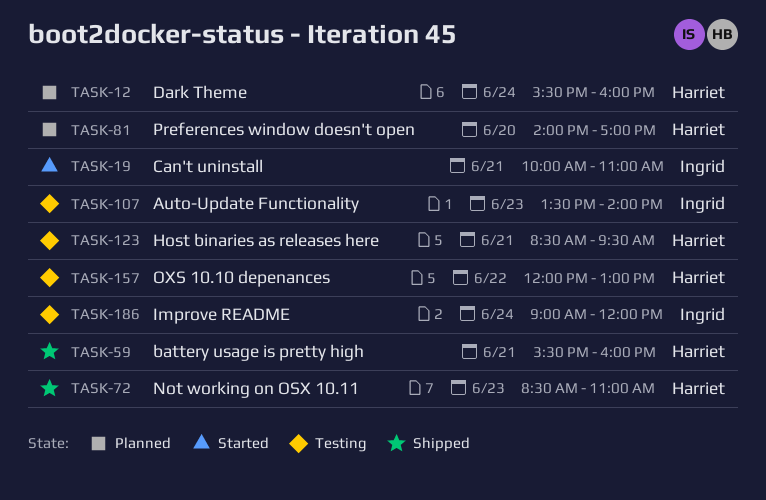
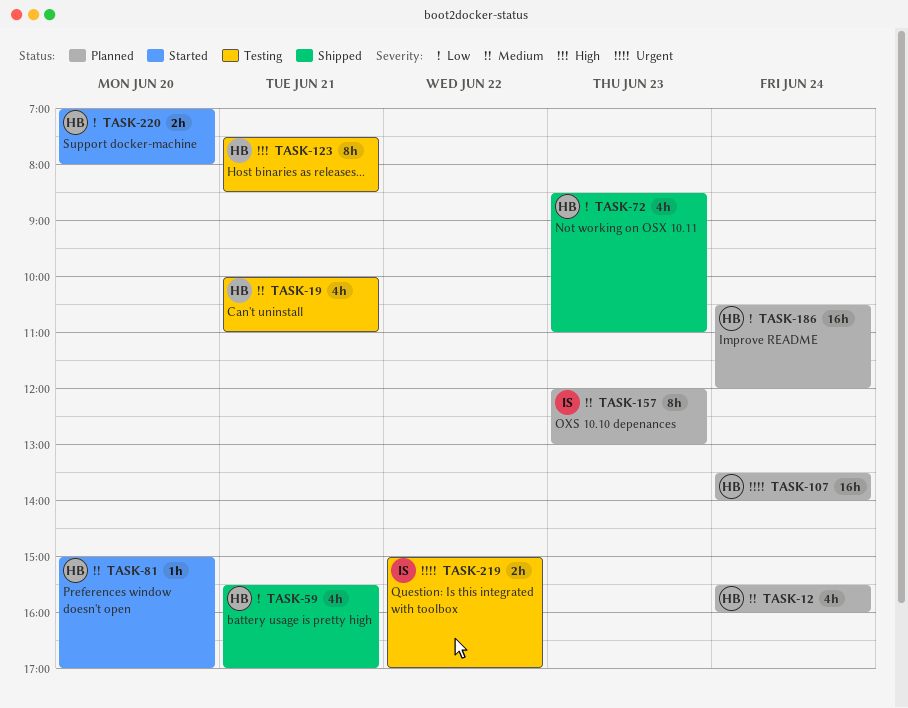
TASK-19, status: Started -> Testing
TASK-19, owner: Ingrid -> Harriet
TASK-59, ends: 16:00 -> 17:00
TASK-81, status: Planned -> Started
TASK-81, begins: 14:00 -> 15:00
TASK-107, status: Testing -> Planned
TASK-107, owner: Ingrid -> Harriet
TASK-107, day: Jun 23 -> Jun 24
TASK-123, begins: 08:30 -> 07:30
TASK-123, ends: 09:30 -> 08:30
TASK-157, status: Testing -> Planned
TASK-157, owner: Harriet -> Ingrid
TASK-157, day: Jun 22 -> Jun 23
TASK-186, status: Testing -> Planned
TASK-186, owner: Ingrid -> Harriet
TASK-186, begins: 09:00 -> 10:30
TASK-219: none -> present
TASK-220: none -> present

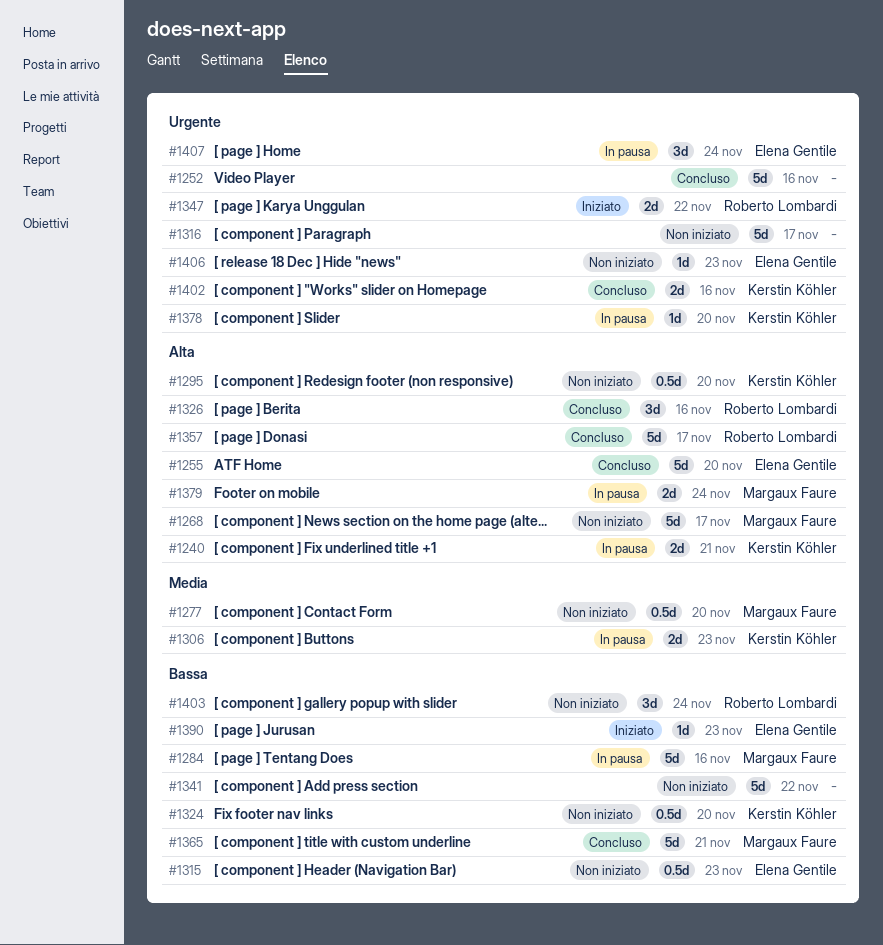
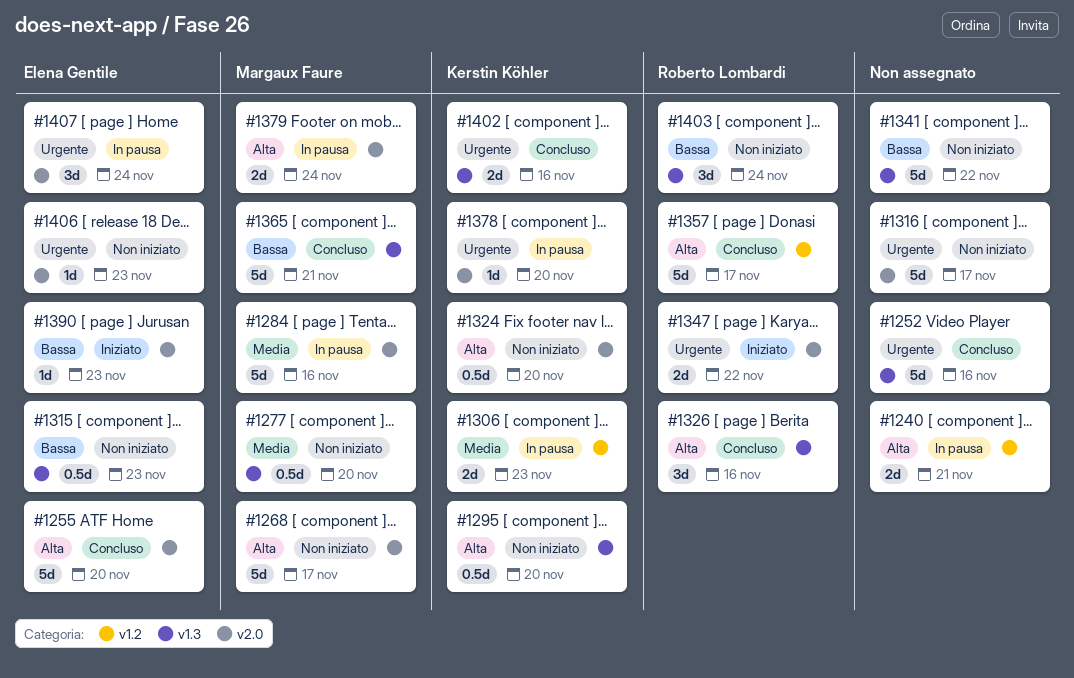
#1240, owner: Kerstin Köhler -> none
#1284, priority: Bassa -> Media
#1324, priority: Bassa -> Alta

** TASK REQUIREMENTS **
From the first line to the last, copy the records above exactly and leave out the pictures.

** ANSWER FOR THE TASK **
TASK-19, status: Started -> Testing
TASK-19, owner: Ingrid -> Harriet
TASK-59, ends: 16:00 -> 17:00
TASK-81, status: Planned -> Started
TASK-81, begins: 14:00 -> 15:00
TASK-107, status: Testing -> Planned
TASK-107, owner: Ingrid -> Harriet
TASK-107, day: Jun 23 -> Jun 24
TASK-123, begins: 08:30 -> 07:30
TASK-123, ends: 09:30 -> 08:30
TASK-157, status: Testing -> Planned
TASK-157, owner: Harriet -> Ingrid
TASK-157, day: Jun 22 -> Jun 23
TASK-186, status: Testing -> Planned
TASK-186, owner: Ingrid -> Harriet
TASK-186, begins: 09:00 -> 10:30
TASK-219: none -> present
TASK-220: none -> present

#1240, owner: Kerstin Köhler -> none
#1284, priority: Bassa -> Media
#1324, priority: Bassa -> Alta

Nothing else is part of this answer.